### SOURCE TEXT:
===============
# Webcam DISAPPEARED from my LAPTOP?!



## GeorgioThe3rd (Mar 31, 2012)

Hi there, I've been living with this problem for some time thinking I'd only lost a driver, but it turns out my Webcam has actually disappeared from my laptop. 
What has happened is:
I turn on my laptop to find that my intergrated "HP TrueVision HD" webcam is no longer existent. Cyberlink tells me that: "No webcam detected. Try plugging in a webcam into your computer now. If you are using an intergrated camera, make sure it is turned on."
So I jump on device manager to find that my webcam is no longer listed? However the cyberlink driver is still installed and up to date. The hardware is literally missing, and yet is right in front of me looking at me haha!!!
Does anyone have any clues as to how to solve this, my laptop is under warranty however will "probably require repairs" at one of their stations, as I use my laptop to DJ with, this is not an option sadly. 
Any help would be awesome, cheers :smile:


----------



## Tomken15 (Dec 7, 2011)

I've already replied to this but my response seems to have disappeared so will try again 

This problem would seem to be caused by too short a connecting cable within the laptop.

I found this post on the HP Support forum which gives the details :-

Hi Guys,

I had the same problem with a HP Pavilion dv7-6e22b. I read about a short cable on the inside of the screen.
I found the following post about how the screen is connected. this was an older model but i was curious about how to remove the lid of the machine. it contains 2 screws (which I didn't have to unscrew to acces the camera) just be causious not to break the bevel.
===============
### DATA LISTING:
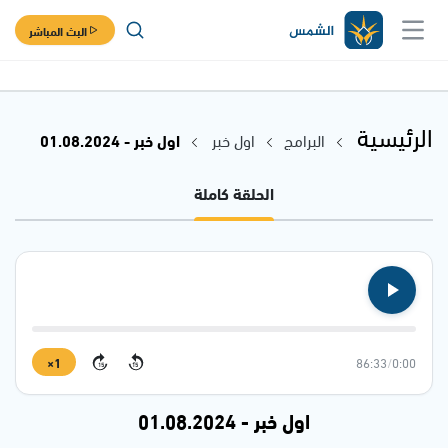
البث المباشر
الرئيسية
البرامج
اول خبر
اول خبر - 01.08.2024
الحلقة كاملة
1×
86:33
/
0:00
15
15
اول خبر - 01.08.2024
===============
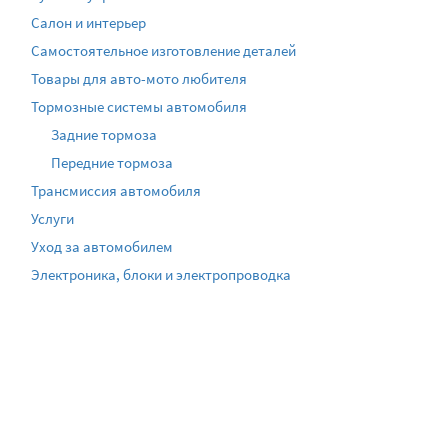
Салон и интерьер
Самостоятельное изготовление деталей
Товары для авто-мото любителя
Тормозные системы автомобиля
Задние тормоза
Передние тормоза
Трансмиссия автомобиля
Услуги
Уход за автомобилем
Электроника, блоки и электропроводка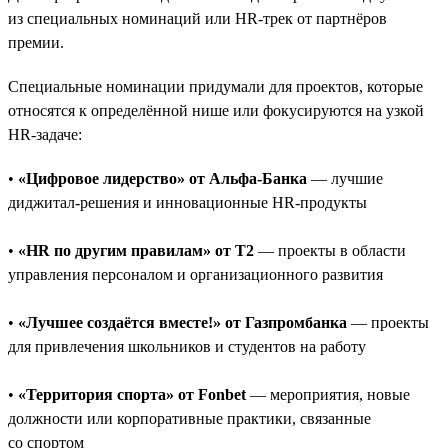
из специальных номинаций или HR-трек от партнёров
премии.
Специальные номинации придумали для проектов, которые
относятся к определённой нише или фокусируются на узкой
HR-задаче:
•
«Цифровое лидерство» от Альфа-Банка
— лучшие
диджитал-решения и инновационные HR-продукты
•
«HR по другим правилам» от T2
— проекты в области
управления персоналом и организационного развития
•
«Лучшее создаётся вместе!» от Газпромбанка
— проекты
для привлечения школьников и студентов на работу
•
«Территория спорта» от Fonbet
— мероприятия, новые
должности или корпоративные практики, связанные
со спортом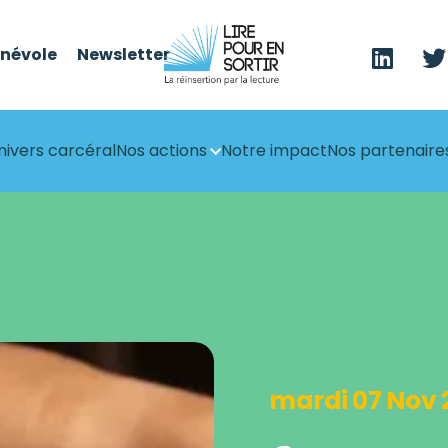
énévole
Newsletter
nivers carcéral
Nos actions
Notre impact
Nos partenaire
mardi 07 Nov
===============
### ACTIVITY:
In the webcam forum thread, what does Tomken15 say seems to cause the problem? The rows have nothing to do with this.

### ANSWER BOX:
A connecting cable within the laptop that is too short.